If I get a success then it's time to parse it. This part of the code is UGLY!! and I need to go back and use something like "swiftyJSON" to clean up all the checks. But, at the time, I was doing a lot of experimenting to get this to work and it was easier to just peel one layer off at a time.

case .success:
    if let value = result.value as? [String: Any] {
         if let query = value["query"] as? [String: Any] {
              if let results = query["results"] as? [String: Any]  {
                   if let quotes = results["quote"] as? [[String: Any]] {
                        var equityQuotes = [EquityQuote]()
                        for quote in quotes {
                            let symbol = quote["symbol"]
                            let lastTradePrice = quote["LastTradePriceOnly"]
                            if let symbol = symbol as? String, let priceText = lastTradePrice as? String, let price = Double(priceText) {
                                 let equityQuote = EquityQuote(symbol: symbol, price: price)
                                 equityQuotes.append(equityQuote)
                            }
                        }
                    completionHandler(equityQuotes)
                    return
                }
            }
        }
    }
    completionHandler([EquityQuote]())
case let .failure(error):
    print("\(error)")
}

What is going on here is I basically am diving into the returned JSON until I get to the "quote" dictionary. I then pull out the information I need to build an EquityQuote object and if I have them, I construct the object and throw it into the array I will return. Finally after processing all of that, I call the completion handler to notify the calling code we are done.

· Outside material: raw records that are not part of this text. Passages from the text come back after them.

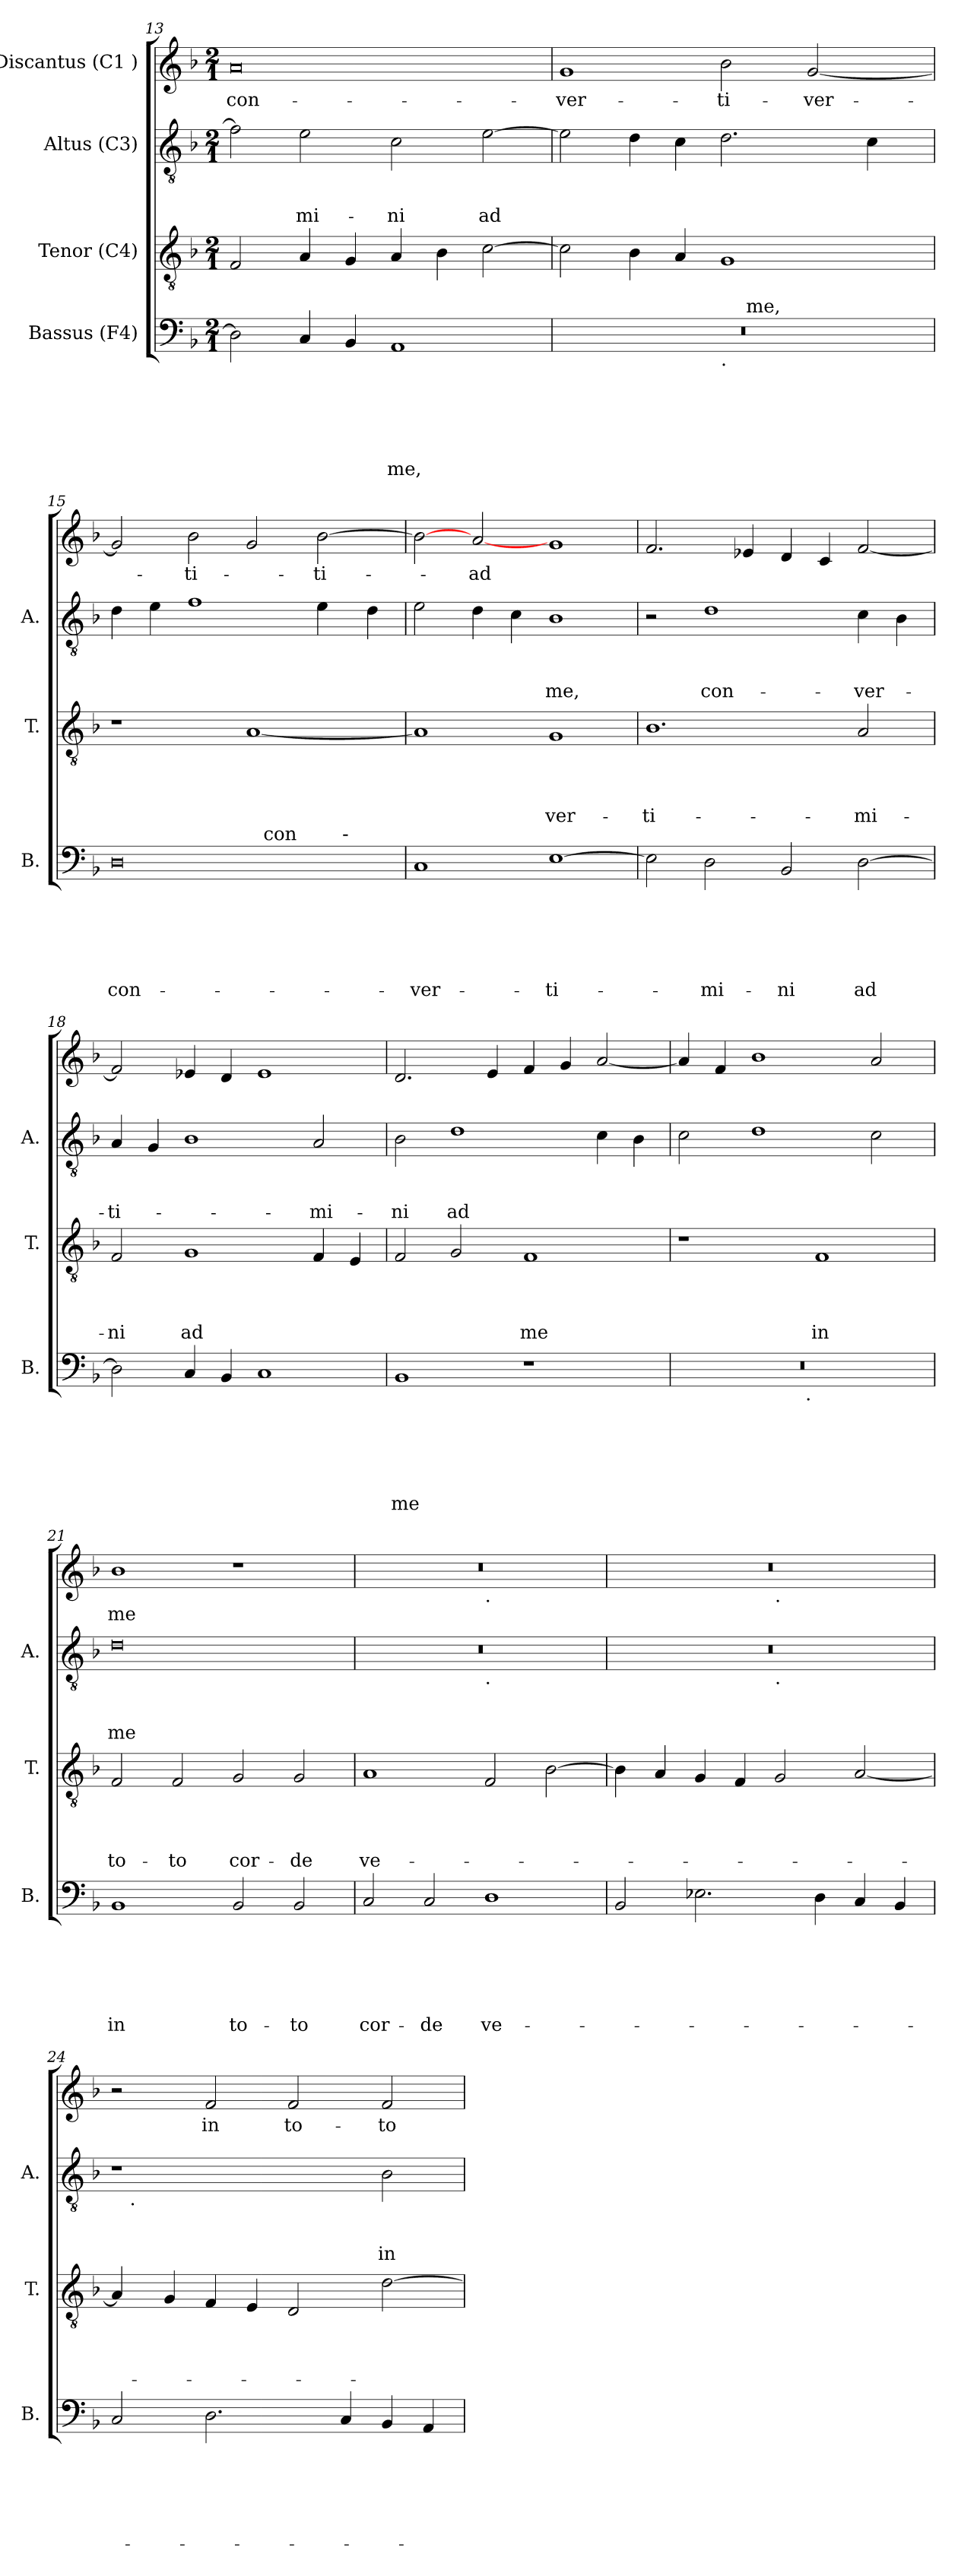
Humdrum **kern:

**kern	**text	**text	**text	**text	**text	**text	**kern	**text	**text	**text	**text	**kern	**text	**text	**text	**kern	**text
*part4	*part4	*part4	*part4	*part4	*part4	*part4	*part3	*part3	*part3	*part3	*part3	*part2	*part2	*part2	*part2	*part1	*part1
*staff4	*staff4	*staff4	*staff4	*staff4	*staff4	*staff4	*staff3	*staff3	*staff3	*staff3	*staff3	*staff2	*staff2	*staff2	*staff2	*staff1	*staff1
*I"Bassus (F4)	*	*	*	*	*	*	*I"Tenor (C4)	*	*	*	*	*I"Altus (C3)	*	*	*	*I"Discantus (C1 )	*
*I'B.	*	*	*	*	*	*	*I'T.	*	*	*	*	*I'A.	*	*	*	*	*
*clefF4	*	*	*	*	*	*	*clefGv2	*	*	*	*	*clefGv2	*	*	*	*clefG2	*
*k[b-]	*	*	*	*	*	*	*k[b-]	*	*	*	*	*k[b-]	*	*	*	*k[b-]	*
*F:	*	*	*	*	*	*	*F:	*	*	*	*	*F:	*	*	*	*F:	*
*M2/1	*	*	*	*	*	*	*M2/1	*	*	*	*	*M2/1	*	*	*	*M2/1	*
=13	=13	=13	=13	=13	=13	=13	=13	=13	=13	=13	=13	=13	=13	=13	=13	=13	=13
!	!	!	!	!	!	!	!	!	!	!	!	!	!	!	!	!	!LO:LY:b
2D\]	.	.	.	.	.	.	2F/	.	.	.	.	2f\]	.	.	.	0a	con-
!	!	!	!	!	!	!	!	!	!	!	!	!	!	!	!LO:LY:b	!	!
4C/	.	.	.	.	.	.	4A/	.	.	.	.	2e\	.	.	-mi-	.	.
4BB-/	.	.	.	.	.	.	4G/	.	.	.	.	.	.	.	.	.	.
!	!	!	!	!	!	!LO:LY:b	!	!	!	!	!	!	!	!	!LO:LY:b	!	!
1AA	.	.	.	.	.	me,	4A/	.	.	.	.	2c\	.	.	-ni	.	.
.	.	.	.	.	.	.	4B-\	.	.	.	.	.	.	.	.	.	.
!	!	!	!	!	!	!	!	!	!	!	!	!	!	!	!LO:LY:b	!	!
.	.	.	.	.	.	.	[>2c\	.	.	.	.	[>2e\	.	.	ad	.	.
=14	=14	=14	=14	=14	=14	=14	=14	=14	=14	=14	=14	=14	=14	=14	=14	=14	=14
!	!	!	!	!	!	!	!	!	!	!	!	!	!	!	!	!	!LO:LY:b
*^	*	*	*	*	*	*	*	*	*	*	*	*	*	*	*	*	*
*	*^	*	*	*	*	*	*	*	*	*	*	*	*	*	*	*	*	*
0r	1ryy	1ryy	.	.	.	.	.	.	2c\]	.	.	.	.	2e\]	.	.	.	1g	-ver-
.	.	.	.	.	.	.	.	.	4B-\	.	.	.	.	4d\	.	.	.	.	.
.	.	.	.	.	.	.	.	.	4A/	.	.	.	.	4c\	.	.	.	.	.
!	!LO:TX:b:t=.	!	!	!	!	!	!	!	!	!	!	!	!	!	!	!	!	!	!
!	!	!	!	!	!	!	!	!	!	!	!	!	!	!	!	!	!	!	!LO:LY:b
.	1ryy	16.ryy	.	.	.	.	.	.	1G	.	.	.	.	2.d\	.	.	.	2b-	-ti-
!	!	!LO:TX:a:t=me,	!	!	!	!	!	!	!	!	!	!	!	!	!	!	!	!	!
.	.	2ryy	.	.	.	.	.	.	.	.	.	.	.	.	.	.	.	.	.
!	!	!	!	!	!	!	!	!	!	!	!	!	!	!	!	!	!	!	!LO:LY:b
.	.	.	.	.	.	.	.	.	.	.	.	.	.	.	.	.	.	[2g	-ver-
.	.	4ryy	.	.	.	.	.	.	.	.	.	.	.	.	.	.	.	.	.
.	.	.	.	.	.	.	.	.	.	.	.	.	.	4c\	.	.	.	.	.
.	.	8ryy	.	.	.	.	.	.	.	.	.	.	.	.	.	.	.	.	.
.	.	32ryy	.	.	.	.	.	.	.	.	.	.	.	.	.	.	.	.	.
=15	=15	=15	=15	=15	=15	=15	=15	=15	=15	=15	=15	=15	=15	=15	=15	=15	=15	=15	=15
!	!	!	!	!	!	!	!	!LO:LY:b	!	!	!	!	!	!	!	!	!	!	!
0D	1ryy	1ryy	.	.	.	.	.	con-	1r	.	.	.	.	4d\	.	.	.	2g/]	.
.	.	.	.	.	.	.	.	.	.	.	.	.	.	4e\	.	.	.	.	.
!	!	!	!	!	!	!	!	!	!	!	!	!	!	!	!	!	!	!	!LO:LY:b
.	.	.	.	.	.	.	.	.	.	.	.	.	.	1f	.	.	.	2b-	-ti-
.	16ryy	2ryy	.	.	.	.	.	.	[<1A	.	.	.	.	.	.	.	.	2g/	.
!	!LO:TX:a:t=con	!	!	!	!	!	!	!	!	!	!	!	!	!	!	!	!	!	!
.	2...ryy	.	.	.	.	.	.	.	.	.	.	.	.	.	.	.	.	.	.
!	!	!	!	!	!	!	!	!	!	!	!	!	!	!	!	!	!	!	!LO:LY:b
.	.	8ryy	.	.	.	.	.	.	.	.	.	.	.	4e\	.	.	.	[2b-	-ti-
!	!	!LO:TX:a:t=-	!	!	!	!	!	!	!	!	!	!	!	!	!	!	!	!	!
.	.	4.ryy	.	.	.	.	.	.	.	.	.	.	.	.	.	.	.	.	.
.	.	.	.	.	.	.	.	.	.	.	.	.	.	4d\	.	.	.	.	.
!!LO:LB:g=z
=16	=16	=16	=16	=16	=16	=16	=16	=16	=16	=16	=16	=16	=16	=16	=16	=16	=16	=16	=16
!	!	!	!	!	!	!	!	!LO:LY:b	!	!	!	!	!	!	!	!	!	!	!
*v	*v	*v	*	*	*	*	*	*	*	*	*	*	*	*	*	*	*	*	*
1C	.	.	.	.	.	-ver-	1A]	.	.	.	.	2e\	.	.	.	2b-\_	.
!	!	!	!	!	!	!	!	!	!	!	!	!	!	!	!	!	!LO:LY:b
.	.	.	.	.	.	.	.	.	.	.	.	4d\	.	.	.	[<2a/	-ad
.	.	.	.	.	.	.	.	.	.	.	.	4c\	.	.	.	.	.
!	!	!	!	!	!	!LO:LY:b	!	!	!	!	!LO:LY:b	!	!	!	!LO:LY:b	!	!
[>1E	.	.	.	.	.	-ti-	1G	.	.	.	ver-	1B-	.	.	me,	1g	.
=17	=17	=17	=17	=17	=17	=17	=17	=17	=17	=17	=17	=17	=17	=17	=17	=17	=17
!	!	!	!	!	!	!	!	!	!	!	!LO:LY:b	!	!	!	!	!	!
2E\]	.	.	.	.	.	.	1.B-	.	.	.	-ti-	2r	.	.	.	2.f/	.
!	!	!	!	!	!	!LO:LY:b	!	!	!	!	!	!	!	!	!LO:LY:b	!	!
2D\	.	.	.	.	.	-mi-	.	.	.	.	.	1d	.	.	con-	.	.
.	.	.	.	.	.	.	.	.	.	.	.	.	.	.	.	4e-/	.
!	!	!	!	!	!	!LO:LY:b	!	!	!	!	!	!	!	!	!	!	!
2BB-/	.	.	.	.	.	-ni	.	.	.	.	.	.	.	.	.	4d/	.
.	.	.	.	.	.	.	.	.	.	.	.	.	.	.	.	4c/	.
!	!	!	!	!	!	!LO:LY:b	!	!	!	!	!LO:LY:b	!	!	!	!LO:LY:b	!	!
[>2D\	.	.	.	.	.	ad	2A/	.	.	.	-mi-	4c\	.	.	-ver-	[<2f/	.
.	.	.	.	.	.	.	.	.	.	.	.	4B-\	.	.	.	.	.
=18	=18	=18	=18	=18	=18	=18	=18	=18	=18	=18	=18	=18	=18	=18	=18	=18	=18
!	!	!	!	!	!	!	!	!	!	!	!LO:LY:b	!	!	!	!LO:LY:b	!	!
2D\]	.	.	.	.	.	.	2F/	.	.	.	-ni	4A/	.	.	-ti-	2f/]	.
.	.	.	.	.	.	.	.	.	.	.	.	4G/	.	.	.	.	.
!	!	!	!	!	!	!	!	!	!	!	!LO:LY:b	!	!	!	!	!	!
4C/	.	.	.	.	.	.	1G	.	.	.	ad	1B-	.	.	.	4e-/	.
4BB-/	.	.	.	.	.	.	.	.	.	.	.	.	.	.	.	4d/	.
1C	.	.	.	.	.	.	.	.	.	.	.	.	.	.	.	1e-	.
!	!	!	!	!	!	!	!	!	!	!	!	!	!	!	!LO:LY:b	!	!
.	.	.	.	.	.	.	4F/	.	.	.	.	2A/	.	.	-mi-	.	.
.	.	.	.	.	.	.	4E/	.	.	.	.	.	.	.	.	.	.
=19	=19	=19	=19	=19	=19	=19	=19	=19	=19	=19	=19	=19	=19	=19	=19	=19	=19
!	!	!	!	!	!	!LO:LY:b	!	!	!	!	!	!	!	!	!LO:LY:b	!	!
1BB-	.	.	.	.	.	me	2F/	.	.	.	.	2B-\	.	.	-ni	2.d/	.
!	!	!	!	!	!	!	!	!	!	!	!	!	!	!	!LO:LY:b	!	!
.	.	.	.	.	.	.	2G/	.	.	.	.	1d	.	.	ad	.	.
.	.	.	.	.	.	.	.	.	.	.	.	.	.	.	.	4e/	.
!	!	!	!	!	!	!	!	!	!	!	!LO:LY:b	!	!	!	!	!	!
1r	.	.	.	.	.	.	1F	.	.	.	me	.	.	.	.	4f/	.
.	.	.	.	.	.	.	.	.	.	.	.	.	.	.	.	4g/	.
.	.	.	.	.	.	.	.	.	.	.	.	4c\	.	.	.	[<2a/	.
.	.	.	.	.	.	.	.	.	.	.	.	4B-\	.	.	.	.	.
=20	=20	=20	=20	=20	=20	=20	=20	=20	=20	=20	=20	=20	=20	=20	=20	=20	=20
*^	*	*	*	*	*	*	*	*	*	*	*	*	*	*	*	*	*
0r	2ryy	.	.	.	.	.	.	1r	.	.	.	.	2c\	.	.	.	4a/]	.
.	.	.	.	.	.	.	.	.	.	.	.	.	.	.	.	.	4f/	.
.	4...ryy	.	.	.	.	.	.	.	.	.	.	.	1d	.	.	.	1b-	.
!	!LO:TX:b:t=.	!	!	!	!	!	!	!	!	!	!	!	!	!	!	!	!	!
.	1ryy	.	.	.	.	.	.	.	.	.	.	.	.	.	.	.	.	.
!	!	!	!	!	!	!	!	!	!	!	!	!LO:LY:b	!	!	!	!	!	!
.	.	.	.	.	.	.	.	1F	.	.	.	in	.	.	.	.	.	.
.	.	.	.	.	.	.	.	.	.	.	.	.	2c\	.	.	.	2a/	.
.	32ryy	.	.	.	.	.	.	.	.	.	.	.	.	.	.	.	.	.
!!LO:PB:g=z
=21	=21	=21	=21	=21	=21	=21	=21	=21	=21	=21	=21	=21	=21	=21	=21	=21	=21	=21
!	!	!	!	!	!	!	!LO:LY:b	!	!	!	!	!LO:LY:b	!	!	!	!LO:LY:b:rj	!	!LO:LY:b
*v	*v	*	*	*	*	*	*	*	*	*	*	*	*	*	*	*	*	*
1BB-	.	.	.	.	.	in	2F/	.	.	.	to-	0d	.	.	me	1b-	me
!	!	!	!	!	!	!	!	!	!	!	!LO:LY:b	!	!	!	!	!	!
.	.	.	.	.	.	.	2F/	.	.	.	-to	.	.	.	.	.	.
!	!	!	!	!	!	!LO:LY:b	!	!	!	!	!LO:LY:b	!	!	!	!	!	!
2BB-/	.	.	.	.	.	to-	2G/	.	.	.	cor-	.	.	.	.	1r	.
!	!	!	!	!	!	!LO:LY:b	!	!	!	!	!LO:LY:b	!	!	!	!	!	!
2BB-/	.	.	.	.	.	-to	2G/	.	.	.	-de	.	.	.	.	.	.
=22	=22	=22	=22	=22	=22	=22	=22	=22	=22	=22	=22	=22	=22	=22	=22	=22	=22
!	!	!	!	!	!	!LO:LY:b	!	!	!	!	!LO:LY:b	!	!	!	!	!	!
*	*	*	*	*	*	*	*	*	*	*	*	*^	*	*	*	*^	*
2C/	.	.	.	.	.	cor-	1A	.	.	.	ve-	0r	1ryy	.	.	.	0r	1ryy	.
!	!	!	!	!	!	!LO:LY:b	!	!	!	!	!	!	!	!	!	!	!	!	!
2C/	.	.	.	.	.	-de	.	.	.	.	.	.	.	.	.	.	.	.	.
!	!	!	!	!	!	!	!	!	!	!	!	!	!	!	!	!	!	!LO:TX:b:t=.	!
!	!	!	!	!	!	!	!	!	!	!	!	!	!LO:TX:b:t=.	!	!	!	!	!	!
!	!	!	!	!	!	!LO:LY:b	!	!	!	!	!	!	!	!	!	!	!	!	!
1D	.	.	.	.	.	ve-	2F/	.	.	.	.	.	1ryy	.	.	.	.	1ryy	.
.	.	.	.	.	.	.	[>2B-\	.	.	.	.	.	.	.	.	.	.	.	.
=23	=23	=23	=23	=23	=23	=23	=23	=23	=23	=23	=23	=23	=23	=23	=23	=23	=23	=23	=23
2BB-/	.	.	.	.	.	.	4B-\]	.	.	.	.	0r	1ryy	.	.	.	0r	1ryy	.
.	.	.	.	.	.	.	4A/	.	.	.	.	.	.	.	.	.	.	.	.
2.E-\	.	.	.	.	.	.	4G/	.	.	.	.	.	.	.	.	.	.	.	.
.	.	.	.	.	.	.	4F/	.	.	.	.	.	.	.	.	.	.	.	.
!	!	!	!	!	!	!	!	!	!	!	!	!	!	!	!	!	!	!LO:TX:b:t=.	!
!	!	!	!	!	!	!	!	!	!	!	!	!	!LO:TX:b:t=.	!	!	!	!	!	!
.	.	.	.	.	.	.	2G/	.	.	.	.	.	1ryy	.	.	.	.	1ryy	.
4D\	.	.	.	.	.	.	.	.	.	.	.	.	.	.	.	.	.	.	.
4C/	.	.	.	.	.	.	[<2A/	.	.	.	.	.	.	.	.	.	.	.	.
4BB-/	.	.	.	.	.	.	.	.	.	.	.	.	.	.	.	.	.	.	.
*	*	*	*	*	*	*	*	*	*	*	*	*	*	*	*	*	*v	*v	*
=24	=24	=24	=24	=24	=24	=24	=24	=24	=24	=24	=24	=24	=24	=24	=24	=24	=24	=24
2C/	.	.	.	.	.	.	4A/]	.	.	.	.	1r	16ryy	.	.	.	2r	.
!	!	!	!	!	!	!	!	!	!	!	!	!	!LO:TX:b:t=.	!	!	!	!	!
.	.	.	.	.	.	.	.	.	.	.	.	.	1ryy	.	.	.	.	.
.	.	.	.	.	.	.	4G/	.	.	.	.	.	.	.	.	.	.	.
!	!	!	!	!	!	!	!	!	!	!	!	!	!	!	!	!	!	!LO:LY:b
2.D\	.	.	.	.	.	.	4F/	.	.	.	.	.	.	.	.	.	2f/	in
.	.	.	.	.	.	.	4E/	.	.	.	.	.	.	.	.	.	.	.
!	!	!	!	!	!	!	!	!	!	!	!	!	!	!	!	!	!	!LO:LY:b
.	.	.	.	.	.	.	2D/	.	.	.	.	2ryy	.	.	.	.	2f/	to-
.	.	.	.	.	.	.	.	.	.	.	.	.	2...ryy	.	.	.	.	.
4C/	.	.	.	.	.	.	.	.	.	.	.	.	.	.	.	.	.	.
!	!	!	!	!	!	!	!	!	!	!	!	!	!	!	!	!LO:LY:b	!	!LO:LY:b
4BB-/	.	.	.	.	.	.	[<2d\	.	.	.	.	2B-\	.	.	.	in	2f/	-to
4AA/	.	.	.	.	.	.	.	.	.	.	.	.	.	.	.	.	.	.
*	*	*	*	*	*	*	*	*	*	*	*	*v	*v	*	*	*	*	*
=	=	=	=	=	=	=	=	=	=	=	=	=	=	=	=	=	=
*-	*-	*-	*-	*-	*-	*-	*-	*-	*-	*-	*-	*-	*-	*-	*-	*-	*-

Things I still have to do is deal better with error conditions. It may be that I change the method signature to take a failure handler as well.

Note, if I get nothing from the call I still return an empty array to the caller. I'm not sure in what cases this would happen but it seemed like the right thing to do in order to continue the code flow.

I could have just returned an array of doubles, but I figured by returning these EquityQuote objects the calling code could inspect the symbol of each one and match it up with the symbols it cares about. Again, it seemed safer.